I first came to Chennai for my sister’s wedding two years before I began working on this project. I found the city calm, green and tranquil. There are six million-odd people here and you barely see any high-rises. That’s the great thing about Chennai — it’s not ostentatious or in-your-face. I’ve included this impression in my design. It’s very private, inward-looking and not flamboyant. Chennai is not about bling or bold colours but has a deeper value. Luxury here is about intimacy, space and experience rather than material.
What do you look at before you design a property?
I don’t determine the hotel’s outcome but its style. The clientele of the hotel leads to its outcome. I just look at the city the hotel is in; if it’s Las Vegas, people come in expecting an entertaining sin city. Then, the whole idea is to give people more than they expect.
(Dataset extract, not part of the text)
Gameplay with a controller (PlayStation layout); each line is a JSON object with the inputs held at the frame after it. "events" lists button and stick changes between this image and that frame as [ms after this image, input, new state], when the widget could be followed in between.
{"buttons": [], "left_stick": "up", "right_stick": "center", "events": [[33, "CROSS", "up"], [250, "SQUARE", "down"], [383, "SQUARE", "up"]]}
What is the story behind Park Hyatt’s interiors?
This hotel has the character of a host who treats guests well. He invites people in and makes sure they are entertained. He is a Chennai man who goes into the history of the city, its hardworking and modest character. He travels around the world and gives back to his city a collection of international ideas. That’s why he built this house, to let people here have the experiences he has had.
You have worked in Las Vegas, Bali and now Chennai. How different is design when you think spa, honeymoon or gambling destination?
We look at certain experiences we want the guests to feel. A getaway in Bali should be like being in a sub-tropical forest with green landscape, thatched bungalows, romance, spa sanctuary and so on. Las Vegas will never have enough glitz; people would be disappointed if that element was missing. The Palms Place Condo Hotel Spa I designed in Vegas was among the first to use a contemporary modern approach rather than the neo-classical everyone uses. And there’s no casino inside the hotel. But it became popular because people could still connect to Vegas even if it wasn’t flashy like the rest.
What is your personal signature?
I always try to bring in a surprise element; something people won’t expect, like plates on a wall with animal portraits. At the New York Grand Hyatt, we made a Lego gorilla and placed him in a suite. The guests loved it. We had a hippo in one hotel and a fuchsia donkey in another. Over here, we’ve used a lot of textile motifs, to signify Chennai as textile city. These are stories we create and add our creativity and quirkiness to it.